(Saved entries)
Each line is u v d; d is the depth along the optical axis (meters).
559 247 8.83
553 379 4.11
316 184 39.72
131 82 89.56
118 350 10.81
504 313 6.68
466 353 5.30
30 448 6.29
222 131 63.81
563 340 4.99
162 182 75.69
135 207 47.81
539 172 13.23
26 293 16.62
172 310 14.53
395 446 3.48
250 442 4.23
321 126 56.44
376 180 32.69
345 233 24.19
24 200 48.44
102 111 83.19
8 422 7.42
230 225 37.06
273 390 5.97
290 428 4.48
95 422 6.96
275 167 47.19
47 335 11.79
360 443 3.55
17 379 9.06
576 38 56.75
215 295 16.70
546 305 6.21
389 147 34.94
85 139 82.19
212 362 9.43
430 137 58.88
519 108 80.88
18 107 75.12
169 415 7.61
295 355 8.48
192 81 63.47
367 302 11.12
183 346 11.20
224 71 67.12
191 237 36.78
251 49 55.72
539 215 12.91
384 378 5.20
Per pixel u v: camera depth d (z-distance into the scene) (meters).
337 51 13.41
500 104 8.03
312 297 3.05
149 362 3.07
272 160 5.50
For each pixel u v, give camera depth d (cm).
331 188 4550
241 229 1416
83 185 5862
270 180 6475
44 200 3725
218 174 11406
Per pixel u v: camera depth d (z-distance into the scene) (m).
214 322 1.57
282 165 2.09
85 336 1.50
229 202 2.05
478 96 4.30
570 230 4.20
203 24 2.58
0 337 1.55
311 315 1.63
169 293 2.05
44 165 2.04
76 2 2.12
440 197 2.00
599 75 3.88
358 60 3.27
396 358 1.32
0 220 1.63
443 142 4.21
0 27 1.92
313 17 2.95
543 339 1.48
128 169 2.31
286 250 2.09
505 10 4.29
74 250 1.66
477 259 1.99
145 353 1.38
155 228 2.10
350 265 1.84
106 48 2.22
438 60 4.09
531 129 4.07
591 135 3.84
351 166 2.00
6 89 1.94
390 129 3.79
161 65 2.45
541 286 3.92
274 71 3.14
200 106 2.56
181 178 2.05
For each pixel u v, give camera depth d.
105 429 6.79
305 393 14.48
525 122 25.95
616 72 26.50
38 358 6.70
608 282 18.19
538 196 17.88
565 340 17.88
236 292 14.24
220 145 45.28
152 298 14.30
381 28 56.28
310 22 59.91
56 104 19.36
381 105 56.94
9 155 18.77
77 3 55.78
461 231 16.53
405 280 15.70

* **WHAT TO WORK ON**
What is needed is an exact copy of the lines above, from the one containing "390 129 3.79" through the one containing "461 231 16.53", with nothing added.

* **EXERCISE SOLUTION**
390 129 3.79
161 65 2.45
541 286 3.92
274 71 3.14
200 106 2.56
181 178 2.05
For each pixel u v, give camera depth d.
105 429 6.79
305 393 14.48
525 122 25.95
616 72 26.50
38 358 6.70
608 282 18.19
538 196 17.88
565 340 17.88
236 292 14.24
220 145 45.28
152 298 14.30
381 28 56.28
310 22 59.91
56 104 19.36
381 105 56.94
9 155 18.77
77 3 55.78
461 231 16.53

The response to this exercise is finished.